# [TO DO]
Rewrite the lines below, substituting "sample application" for every occurrence of "demo application" and keeping all other text the same.
--- GIVEN DATA Enclosed Below ---
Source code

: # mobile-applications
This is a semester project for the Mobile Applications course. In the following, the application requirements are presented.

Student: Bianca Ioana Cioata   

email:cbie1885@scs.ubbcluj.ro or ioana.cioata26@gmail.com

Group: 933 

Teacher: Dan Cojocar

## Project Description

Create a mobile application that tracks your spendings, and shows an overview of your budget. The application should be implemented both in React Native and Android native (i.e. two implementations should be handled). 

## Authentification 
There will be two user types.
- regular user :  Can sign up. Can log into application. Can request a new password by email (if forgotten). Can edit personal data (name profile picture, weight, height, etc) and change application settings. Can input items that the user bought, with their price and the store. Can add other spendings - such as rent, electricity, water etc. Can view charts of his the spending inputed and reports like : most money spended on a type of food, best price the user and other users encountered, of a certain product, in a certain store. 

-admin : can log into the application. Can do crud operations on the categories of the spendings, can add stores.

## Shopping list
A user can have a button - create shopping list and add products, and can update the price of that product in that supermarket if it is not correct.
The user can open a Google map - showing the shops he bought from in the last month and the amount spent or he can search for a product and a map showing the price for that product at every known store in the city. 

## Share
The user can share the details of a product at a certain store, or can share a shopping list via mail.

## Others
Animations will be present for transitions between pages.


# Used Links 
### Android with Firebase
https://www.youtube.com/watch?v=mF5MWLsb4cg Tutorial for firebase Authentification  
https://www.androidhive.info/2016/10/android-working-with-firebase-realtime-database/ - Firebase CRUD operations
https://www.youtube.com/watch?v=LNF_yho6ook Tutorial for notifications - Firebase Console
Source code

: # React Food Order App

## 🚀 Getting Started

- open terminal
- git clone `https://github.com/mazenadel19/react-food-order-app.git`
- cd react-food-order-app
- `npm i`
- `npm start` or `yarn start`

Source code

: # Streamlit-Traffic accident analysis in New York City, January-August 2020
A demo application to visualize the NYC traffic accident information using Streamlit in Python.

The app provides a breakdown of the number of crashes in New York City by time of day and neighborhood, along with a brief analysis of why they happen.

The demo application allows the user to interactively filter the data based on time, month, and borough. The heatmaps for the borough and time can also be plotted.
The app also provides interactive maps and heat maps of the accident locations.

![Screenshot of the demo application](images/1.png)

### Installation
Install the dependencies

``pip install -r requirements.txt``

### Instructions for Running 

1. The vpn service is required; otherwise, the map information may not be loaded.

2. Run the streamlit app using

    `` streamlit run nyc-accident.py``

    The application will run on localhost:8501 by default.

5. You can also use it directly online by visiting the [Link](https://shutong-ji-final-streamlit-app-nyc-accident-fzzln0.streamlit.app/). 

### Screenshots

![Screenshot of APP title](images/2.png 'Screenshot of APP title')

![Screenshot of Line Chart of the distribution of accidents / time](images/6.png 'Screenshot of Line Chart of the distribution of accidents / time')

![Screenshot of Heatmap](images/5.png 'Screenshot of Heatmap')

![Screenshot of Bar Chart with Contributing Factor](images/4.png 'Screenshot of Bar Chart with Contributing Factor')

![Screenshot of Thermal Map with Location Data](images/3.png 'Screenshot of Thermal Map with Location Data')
--- End of Enclosed GIVEN DATA ---
# [RESPONSE]
Source code

: # mobile-applications
This is a semester project for the Mobile Applications course. In the following, the application requirements are presented.

Student: Bianca Ioana Cioata   

email:cbie1885@scs.ubbcluj.ro or ioana.cioata26@gmail.com

Group: 933 

Teacher: Dan Cojocar

## Project Description

Create a mobile application that tracks your spendings, and shows an overview of your budget. The application should be implemented both in React Native and Android native (i.e. two implementations should be handled). 

## Authentification 
There will be two user types.
- regular user :  Can sign up. Can log into application. Can request a new password by email (if forgotten). Can edit personal data (name profile picture, weight, height, etc) and change application settings. Can input items that the user bought, with their price and the store. Can add other spendings - such as rent, electricity, water etc. Can view charts of his the spending inputed and reports like : most money spended on a type of food, best price the user and other users encountered, of a certain product, in a certain store. 

-admin : can log into the application. Can do crud operations on the categories of the spendings, can add stores.

## Shopping list
A user can have a button - create shopping list and add products, and can update the price of that product in that supermarket if it is not correct.
The user can open a Google map - showing the shops he bought from in the last month and the amount spent or he can search for a product and a map showing the price for that product at every known store in the city. 

## Share
The user can share the details of a product at a certain store, or can share a shopping list via mail.

## Others
Animations will be present for transitions between pages.


# Used Links 
### Android with Firebase
https://www.youtube.com/watch?v=mF5MWLsb4cg Tutorial for firebase Authentification  
https://www.androidhive.info/2016/10/android-working-with-firebase-realtime-database/ - Firebase CRUD operations
https://www.youtube.com/watch?v=LNF_yho6ook Tutorial for notifications - Firebase Console
Source code

: # React Food Order App

## 🚀 Getting Started

- open terminal
- git clone `https://github.com/mazenadel19/react-food-order-app.git`
- cd react-food-order-app
- `npm i`
- `npm start` or `yarn start`

Source code

: # Streamlit-Traffic accident analysis in New York City, January-August 2020
A sample application to visualize the NYC traffic accident information using Streamlit in Python.

The app provides a breakdown of the number of crashes in New York City by time of day and neighborhood, along with a brief analysis of why they happen.

The sample application allows the user to interactively filter the data based on time, month, and borough. The heatmaps for the borough and time can also be plotted.
The app also provides interactive maps and heat maps of the accident locations.

![Screenshot of the sample application](images/1.png)

### Installation
Install the dependencies

``pip install -r requirements.txt``

### Instructions for Running 

1. The vpn service is required; otherwise, the map information may not be loaded.

2. Run the streamlit app using

    `` streamlit run nyc-accident.py``

    The application will run on localhost:8501 by default.

5. You can also use it directly online by visiting the [Link](https://shutong-ji-final-streamlit-app-nyc-accident-fzzln0.streamlit.app/). 

### Screenshots

![Screenshot of APP title](images/2.png 'Screenshot of APP title')

![Screenshot of Line Chart of the distribution of accidents / time](images/6.png 'Screenshot of Line Chart of the distribution of accidents / time')

![Screenshot of Heatmap](images/5.png 'Screenshot of Heatmap')

![Screenshot of Bar Chart with Contributing Factor](images/4.png 'Screenshot of Bar Chart with Contributing Factor')

![Screenshot of Thermal Map with Location Data](images/3.png 'Screenshot of Thermal Map with Location Data')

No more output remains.